Trolls are still being fed in 2014. Shame. Here's some troll food, mister, hope you like it.


----------



## FakeLefty (Aug 19, 2013)

Not being a typist? Yeah right.

Have fun being banned; maybe then you'd actually find something worthwhile to do with your life.


----------



## DustOfShard (Nov 10, 2012)

Fake or not, don't listen to him INFP's. I love you.

The fact that you exist I get to see style like no other, and your eyes captivate the masses I can almost assure you. Thanks for being you.


----------



## athenian200 (Oct 13, 2008)

I know that INFPs can be difficult to get along with at times, but this really doesn't seem like a productive way of dealing with your differences. One of the purposes of MBTI is to help you understand how to get along with those different from yourself.

The majority of ENTJs I've met get along fine with INFPs. It's helpful to understand that they are primarily concerned with personal values and subjective experiences, so factors come into play for them that wouldn't apply to you. If you apply logic and efficiency to them without considering their feelings, they're going to look bad. That's not where they shine, and it probably hurts their feelings. You could use this opportunity to work on your social skills and persuasive abilities.

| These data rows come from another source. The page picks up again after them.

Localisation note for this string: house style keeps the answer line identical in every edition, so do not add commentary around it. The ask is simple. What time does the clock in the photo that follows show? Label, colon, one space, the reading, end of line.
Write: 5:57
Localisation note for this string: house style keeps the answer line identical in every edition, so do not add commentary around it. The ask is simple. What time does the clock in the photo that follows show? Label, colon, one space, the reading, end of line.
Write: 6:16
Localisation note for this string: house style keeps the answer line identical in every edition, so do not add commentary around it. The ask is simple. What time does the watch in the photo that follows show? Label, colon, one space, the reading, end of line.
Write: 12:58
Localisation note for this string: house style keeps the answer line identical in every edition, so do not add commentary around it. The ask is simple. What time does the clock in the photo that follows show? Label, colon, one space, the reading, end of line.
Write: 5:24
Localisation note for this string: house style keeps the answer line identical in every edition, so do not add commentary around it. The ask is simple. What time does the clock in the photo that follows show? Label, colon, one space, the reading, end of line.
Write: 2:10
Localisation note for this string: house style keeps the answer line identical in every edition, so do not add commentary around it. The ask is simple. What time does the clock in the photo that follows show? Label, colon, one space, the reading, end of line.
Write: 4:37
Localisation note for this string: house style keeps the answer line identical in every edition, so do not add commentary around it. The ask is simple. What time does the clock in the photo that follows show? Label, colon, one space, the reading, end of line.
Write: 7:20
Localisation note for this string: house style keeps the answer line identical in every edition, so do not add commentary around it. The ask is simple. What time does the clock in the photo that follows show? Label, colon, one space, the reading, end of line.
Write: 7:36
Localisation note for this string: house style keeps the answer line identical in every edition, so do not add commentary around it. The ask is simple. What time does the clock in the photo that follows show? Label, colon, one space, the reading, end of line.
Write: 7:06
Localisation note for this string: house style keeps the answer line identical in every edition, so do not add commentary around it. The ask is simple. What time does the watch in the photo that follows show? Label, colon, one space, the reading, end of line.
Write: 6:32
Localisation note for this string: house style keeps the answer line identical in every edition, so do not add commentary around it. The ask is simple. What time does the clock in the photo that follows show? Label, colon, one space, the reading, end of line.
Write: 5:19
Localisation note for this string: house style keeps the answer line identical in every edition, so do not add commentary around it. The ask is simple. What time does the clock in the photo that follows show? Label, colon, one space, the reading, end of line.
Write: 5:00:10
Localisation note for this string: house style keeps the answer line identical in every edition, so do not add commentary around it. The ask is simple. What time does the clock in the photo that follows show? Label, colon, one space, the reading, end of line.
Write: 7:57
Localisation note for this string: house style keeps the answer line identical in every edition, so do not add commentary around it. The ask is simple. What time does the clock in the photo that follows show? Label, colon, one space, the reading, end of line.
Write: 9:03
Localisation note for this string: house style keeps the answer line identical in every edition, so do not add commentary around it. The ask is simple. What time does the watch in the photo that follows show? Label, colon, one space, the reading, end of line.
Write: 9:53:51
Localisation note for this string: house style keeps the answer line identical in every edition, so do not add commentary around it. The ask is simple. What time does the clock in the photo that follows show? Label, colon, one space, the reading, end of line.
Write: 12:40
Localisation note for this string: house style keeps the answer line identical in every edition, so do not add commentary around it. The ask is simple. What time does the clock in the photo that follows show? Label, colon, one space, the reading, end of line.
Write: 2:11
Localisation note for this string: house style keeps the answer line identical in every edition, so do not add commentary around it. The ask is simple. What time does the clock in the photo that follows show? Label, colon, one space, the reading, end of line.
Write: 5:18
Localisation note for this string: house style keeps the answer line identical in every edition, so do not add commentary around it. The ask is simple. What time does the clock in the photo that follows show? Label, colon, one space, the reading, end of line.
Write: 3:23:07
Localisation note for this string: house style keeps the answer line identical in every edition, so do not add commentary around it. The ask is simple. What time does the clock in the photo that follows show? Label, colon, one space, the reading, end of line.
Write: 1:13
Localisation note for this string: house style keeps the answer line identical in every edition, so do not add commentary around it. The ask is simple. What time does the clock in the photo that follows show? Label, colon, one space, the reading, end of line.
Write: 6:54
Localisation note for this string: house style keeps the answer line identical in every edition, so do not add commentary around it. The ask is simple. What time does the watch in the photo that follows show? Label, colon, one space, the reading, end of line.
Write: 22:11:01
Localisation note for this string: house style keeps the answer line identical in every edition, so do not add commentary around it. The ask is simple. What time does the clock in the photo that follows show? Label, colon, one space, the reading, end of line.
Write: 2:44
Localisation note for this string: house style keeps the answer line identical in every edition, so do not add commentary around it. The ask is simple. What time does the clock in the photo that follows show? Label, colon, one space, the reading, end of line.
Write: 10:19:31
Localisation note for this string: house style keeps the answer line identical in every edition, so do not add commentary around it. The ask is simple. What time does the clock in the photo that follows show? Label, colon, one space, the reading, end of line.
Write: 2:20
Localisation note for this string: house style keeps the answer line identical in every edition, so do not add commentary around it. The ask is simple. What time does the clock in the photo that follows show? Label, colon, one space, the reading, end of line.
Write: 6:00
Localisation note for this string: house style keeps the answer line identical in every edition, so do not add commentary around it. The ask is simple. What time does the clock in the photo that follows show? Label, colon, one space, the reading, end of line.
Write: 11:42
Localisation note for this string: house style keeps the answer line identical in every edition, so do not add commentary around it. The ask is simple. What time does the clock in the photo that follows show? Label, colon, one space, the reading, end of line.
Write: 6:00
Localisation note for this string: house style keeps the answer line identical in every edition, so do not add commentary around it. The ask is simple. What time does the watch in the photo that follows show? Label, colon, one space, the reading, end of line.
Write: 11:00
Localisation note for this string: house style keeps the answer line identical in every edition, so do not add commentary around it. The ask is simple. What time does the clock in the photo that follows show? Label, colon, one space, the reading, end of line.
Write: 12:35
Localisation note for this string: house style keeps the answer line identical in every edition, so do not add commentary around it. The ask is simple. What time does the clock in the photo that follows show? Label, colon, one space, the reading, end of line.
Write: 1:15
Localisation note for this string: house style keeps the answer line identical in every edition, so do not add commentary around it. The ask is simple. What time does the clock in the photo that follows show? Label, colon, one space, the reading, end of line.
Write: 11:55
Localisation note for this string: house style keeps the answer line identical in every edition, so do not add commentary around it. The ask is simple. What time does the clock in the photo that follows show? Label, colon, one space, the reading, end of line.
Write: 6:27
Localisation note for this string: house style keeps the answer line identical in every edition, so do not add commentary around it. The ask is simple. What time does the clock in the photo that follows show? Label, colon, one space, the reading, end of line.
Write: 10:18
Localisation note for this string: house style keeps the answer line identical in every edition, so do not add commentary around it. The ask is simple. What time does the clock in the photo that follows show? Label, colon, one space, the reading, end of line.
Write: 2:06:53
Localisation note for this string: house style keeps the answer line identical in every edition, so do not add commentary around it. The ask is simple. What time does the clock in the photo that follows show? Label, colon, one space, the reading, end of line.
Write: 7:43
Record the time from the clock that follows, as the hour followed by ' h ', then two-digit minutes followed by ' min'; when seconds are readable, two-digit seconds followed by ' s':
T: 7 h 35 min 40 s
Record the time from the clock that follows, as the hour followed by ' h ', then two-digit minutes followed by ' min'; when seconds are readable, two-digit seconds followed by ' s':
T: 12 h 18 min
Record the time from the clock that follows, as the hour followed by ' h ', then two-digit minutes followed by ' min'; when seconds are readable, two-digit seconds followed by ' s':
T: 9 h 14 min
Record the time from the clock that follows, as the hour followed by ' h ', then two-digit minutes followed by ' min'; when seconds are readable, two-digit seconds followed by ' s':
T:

It also sounds like you may have been dealing with unhealthy INFPs rather than healthy ones, and those sorts of people are often the worst representatives of their type. People often find the most negative manifestations of their shadow... your shadow Fi for instance is probably noticing the worst examples of IxFPs rather than the best due to the role it plays in your psyche.


----------



## Genius23 (Oct 17, 2013)

[No message]


----------



## 66393 (Oct 17, 2013)

I probably shouldn't acknowledge such stupidity because typism is so useless, everyone's different. If we can think of _your_ types stereotypes you're the guys that control everything, such as greedy corporation owners making the average persons life hell.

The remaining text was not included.